**WHAT IS BEING ASKED:** Output the entries as they appear, skipping images.

**SOURCE MATERIAL:**

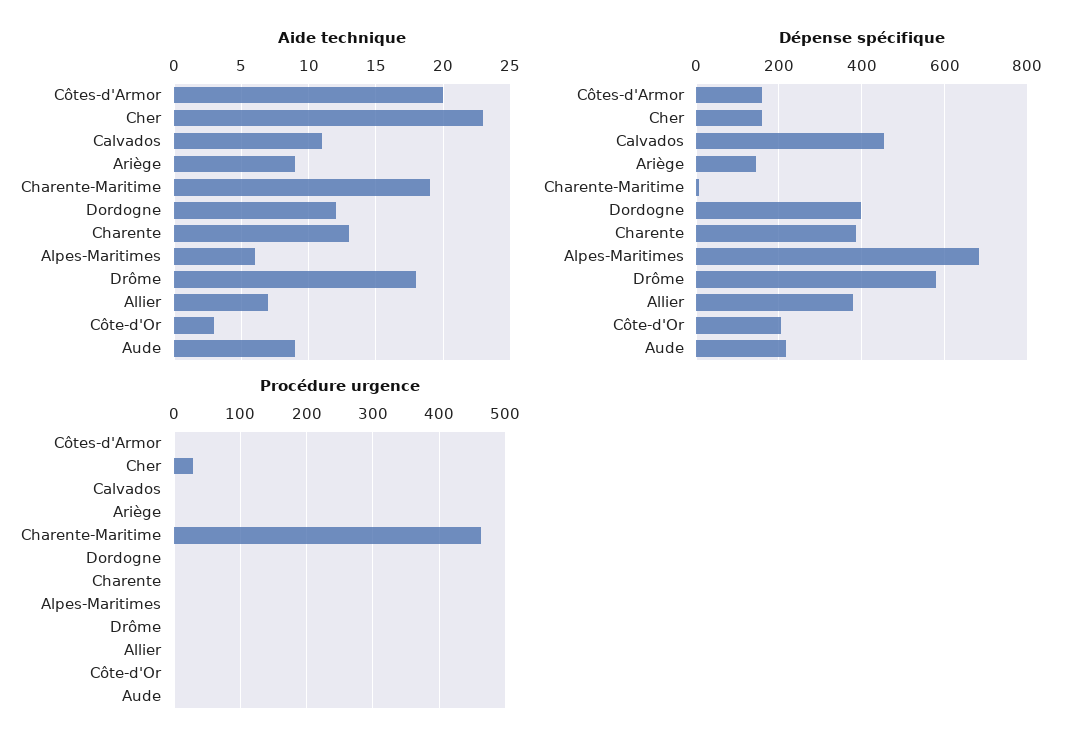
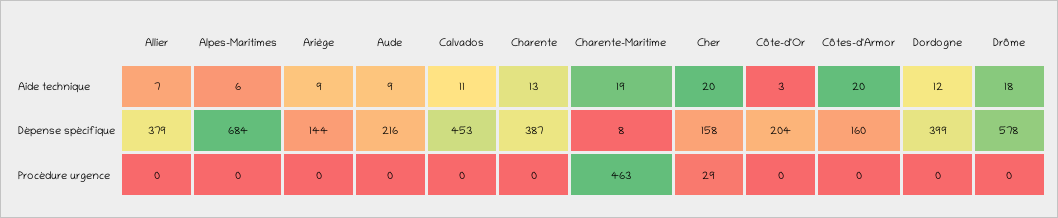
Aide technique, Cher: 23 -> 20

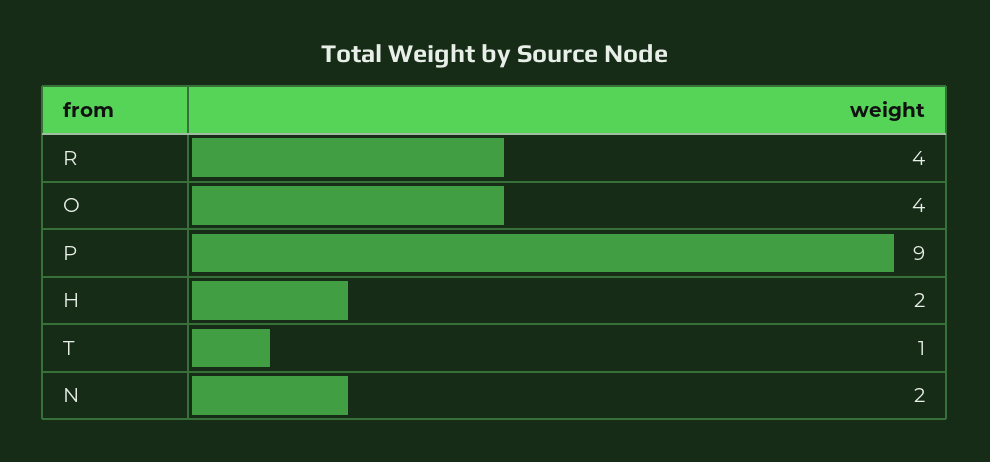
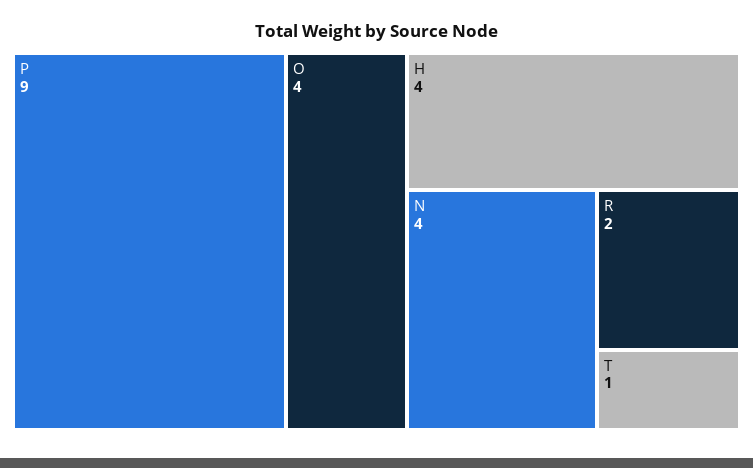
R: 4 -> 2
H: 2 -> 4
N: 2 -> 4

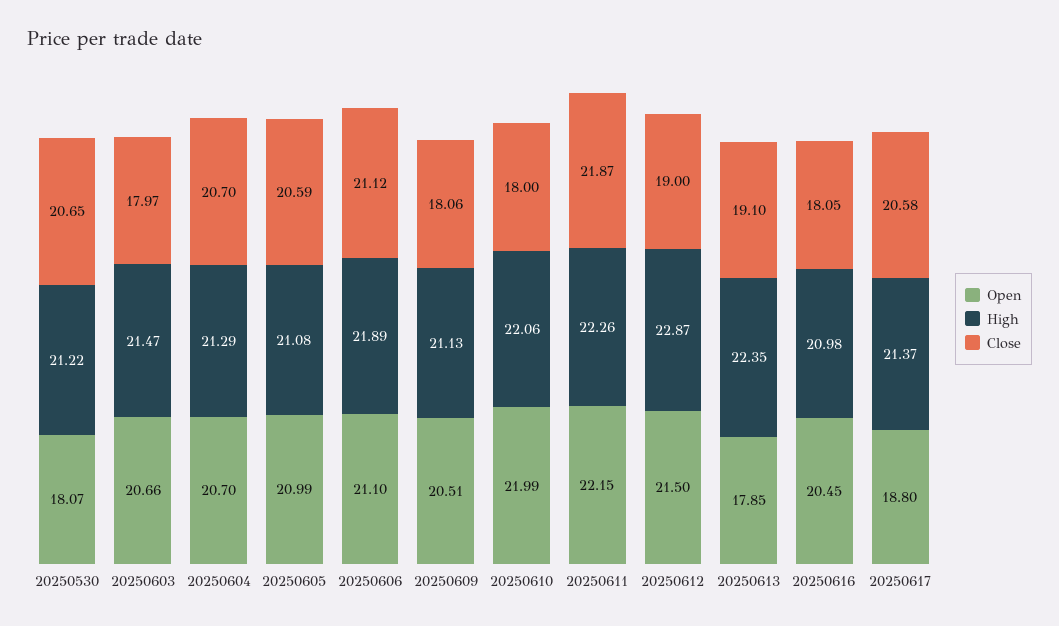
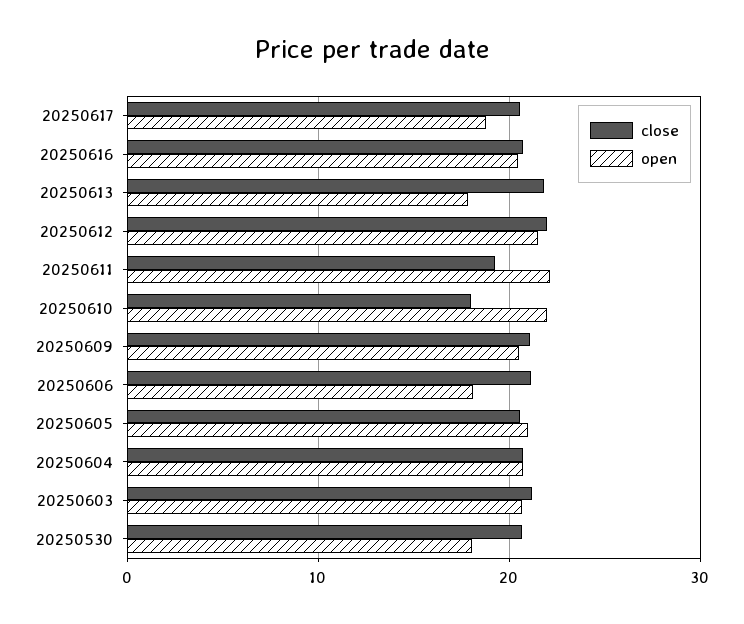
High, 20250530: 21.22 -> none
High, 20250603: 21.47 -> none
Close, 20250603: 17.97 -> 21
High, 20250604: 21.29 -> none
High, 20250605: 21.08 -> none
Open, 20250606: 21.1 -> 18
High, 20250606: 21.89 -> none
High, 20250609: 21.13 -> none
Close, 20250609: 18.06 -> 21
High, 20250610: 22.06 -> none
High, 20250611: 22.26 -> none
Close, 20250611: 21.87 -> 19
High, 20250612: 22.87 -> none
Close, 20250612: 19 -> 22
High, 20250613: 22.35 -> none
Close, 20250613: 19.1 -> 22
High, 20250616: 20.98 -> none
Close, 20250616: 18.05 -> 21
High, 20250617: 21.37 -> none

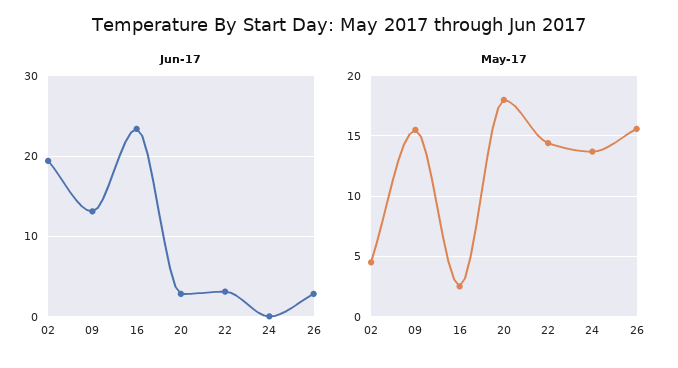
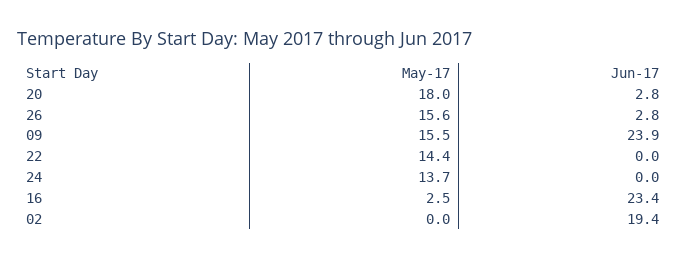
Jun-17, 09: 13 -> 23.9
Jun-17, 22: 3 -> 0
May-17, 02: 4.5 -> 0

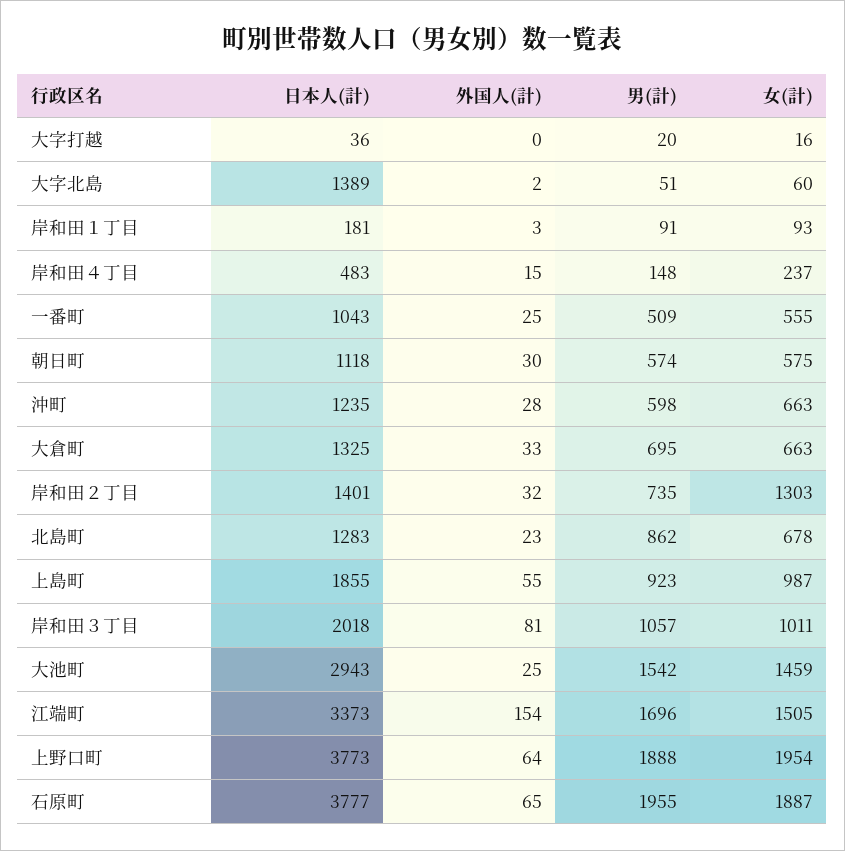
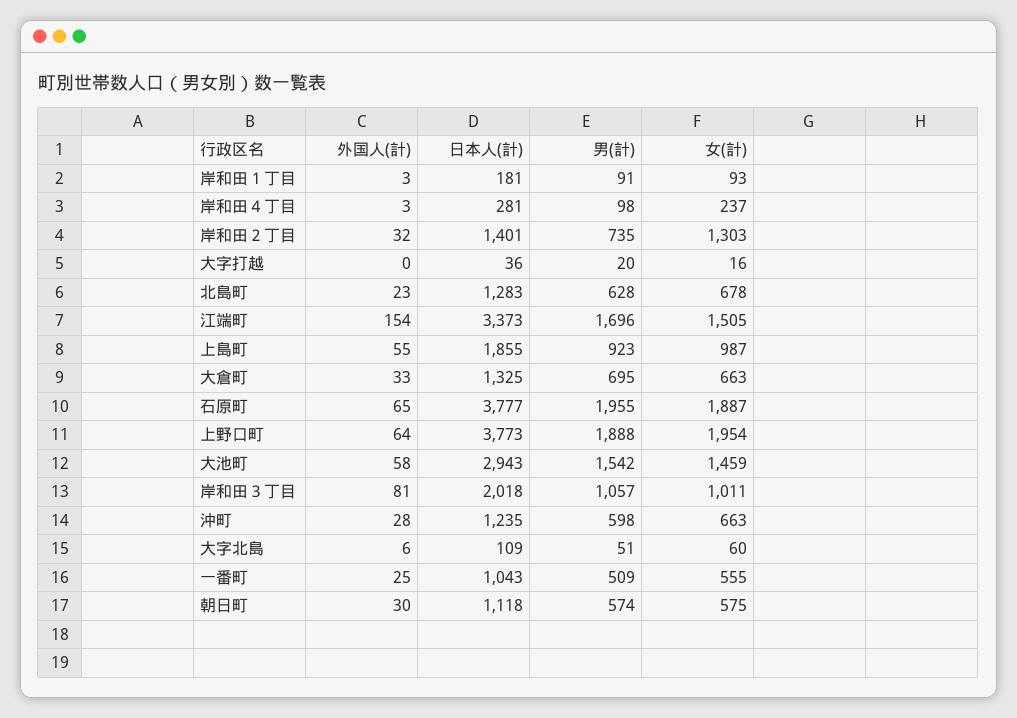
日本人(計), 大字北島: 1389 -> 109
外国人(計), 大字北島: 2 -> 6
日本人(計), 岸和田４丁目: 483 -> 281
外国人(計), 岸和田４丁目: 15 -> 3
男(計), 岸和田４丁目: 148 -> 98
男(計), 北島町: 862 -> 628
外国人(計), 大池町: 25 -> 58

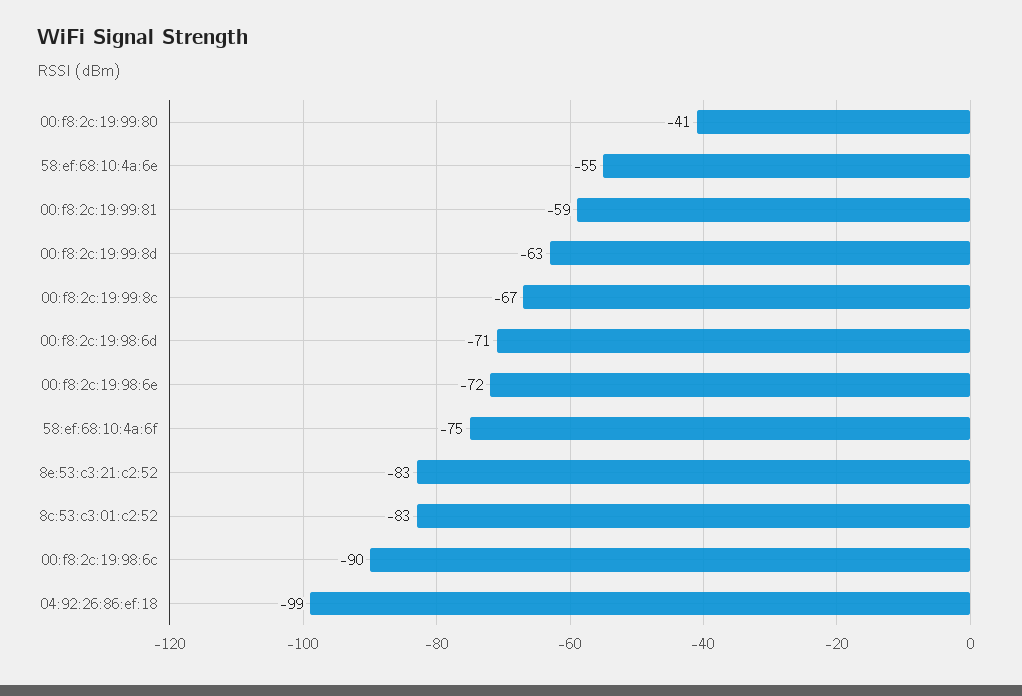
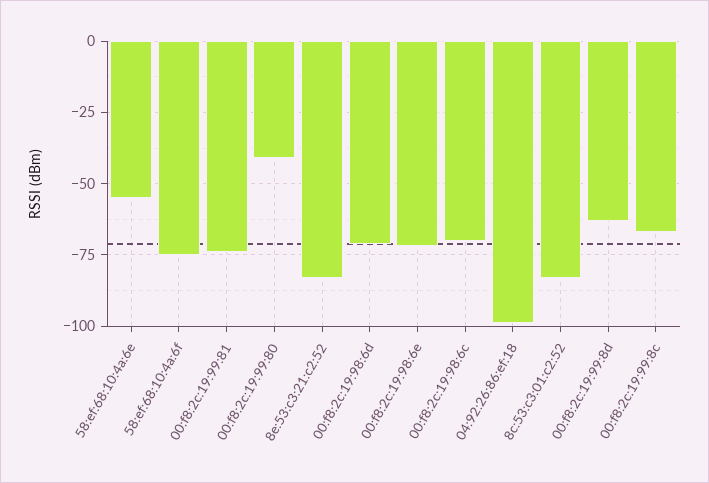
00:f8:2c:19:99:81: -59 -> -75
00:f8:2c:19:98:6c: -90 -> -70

**ANSWER TO THIS PROBLEM:**
Aide technique, Cher: 23 -> 20

R: 4 -> 2
H: 2 -> 4
N: 2 -> 4

High, 20250530: 21.22 -> none
High, 20250603: 21.47 -> none
Close, 20250603: 17.97 -> 21
High, 20250604: 21.29 -> none
High, 20250605: 21.08 -> none
Open, 20250606: 21.1 -> 18
High, 20250606: 21.89 -> none
High, 20250609: 21.13 -> none
Close, 20250609: 18.06 -> 21
High, 20250610: 22.06 -> none
High, 20250611: 22.26 -> none
Close, 20250611: 21.87 -> 19
High, 20250612: 22.87 -> none
Close, 20250612: 19 -> 22
High, 20250613: 22.35 -> none
Close, 20250613: 19.1 -> 22
High, 20250616: 20.98 -> none
Close, 20250616: 18.05 -> 21
High, 20250617: 21.37 -> none

Jun-17, 09: 13 -> 23.9
Jun-17, 22: 3 -> 0
May-17, 02: 4.5 -> 0

日本人(計), 大字北島: 1389 -> 109
外国人(計), 大字北島: 2 -> 6
日本人(計), 岸和田４丁目: 483 -> 281
外国人(計), 岸和田４丁目: 15 -> 3
男(計), 岸和田４丁目: 148 -> 98
男(計), 北島町: 862 -> 628
外国人(計), 大池町: 25 -> 58

00:f8:2c:19:99:81: -59 -> -75
00:f8:2c:19:98:6c: -90 -> -70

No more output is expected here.